You might also like to do some research before heading in for your appointment to make sure you’re going to get the most out of your sessions. At this stage in NSW, counsellors and psychotherapists are not covered by the medicare rebates offered under a MHCP. This is a massive shame, as these clinicians can be just as knowledgable as their psychologist counterparts, and often have undertaken even more training when it comes to the face-to-face relational aspect to therapy. They can also be a little less restricted in terms of their choice of modality, which means if you don’t feel that the more traditional forms of talk therapy are entirely your vibe, you might have a higher chance of explore things like art therapy, sand tray, music, gestalt, play, movement, hypnosis etcetera with a counsellor over a psychologist. If you’re financially able, keeping yourself open to the option of choosing a counsellor or psychotherapist despite the lack of rebate may lead you to your perfect therapeutic match. Some clinicians will also price their services on a sliding scale, making therapy more accessible to those experiencing financial hardship. Don’t feel embarrassed to ask the question when you make your enquiry!

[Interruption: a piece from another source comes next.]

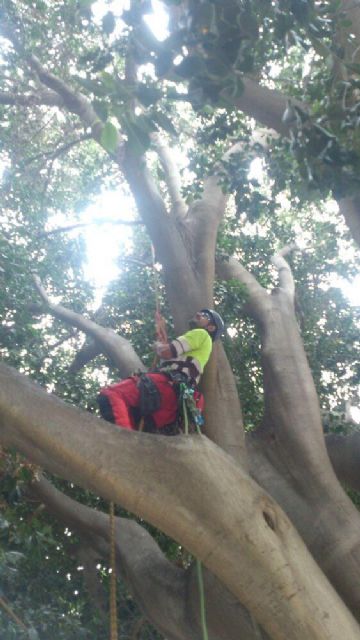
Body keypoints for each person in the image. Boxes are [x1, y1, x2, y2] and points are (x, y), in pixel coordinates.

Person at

At the bottom of this post I’ve listed a series of links to various directories that can help you to locate clinicians in your area, but it may help to know a little bit about the types of modality that these therapists may provide. Expect to discover a veritable alphabet soup of acronyms here. Many therapists will employ a combination of two or more approaches, depending on the client. The most common modality employed by counsellors and psychologists alike is CBT. CBT stands for Cognitive-Behavioural Therapy. It works on the premise that our thoughts affect our feelings, our feelings affect our behaviour, and our behaviour affects our lives. By addressing the way we think, we can theoretically begin to set off a domino effect of change. CBT is so commonly employed largely because its well defined parameters make progress and outcomes easily measurable, and it’s effectiveness is well documented. However, there are many other types of intervention outside of this, and something different in place of or in combination with CBT may suit your personality or needs a little better. Again, don’t be afraid to ask lots of questions! Some of the other highly effective modalities commonly used by Australian therapists include Dialectical Behavioural Therapy, Acceptance and Commitment Therapy, Mindfulness Based Cognitive Therapy, Eye Movement Desensitization and Reprocessing Therapy, Narrative Therapy, Art and Play Therapy. There really are almost endless options, which is fantastic because our mental health needs are as unique as our personalities. Do a bit of research into these different approaches and see if you’re drawn to anything in particular. Don’t be discouraged if you’re feeling a little overwhelmed by all of the options. Any good therapist will be able to get an idea of the best way to work with you during your first session, but it can be empowering to arm yourself with some background information on the types of interventions out there.
The most important thing is to get a clear vision of your goals. Have a think about where you want to be further down this road and what you want to achieve. Keep that image strong in your mind and work steadily towards it. If you start to feel discouraged, do something small to keep yourself moving forward, and continue to ask for and accept help from your support system when you need it!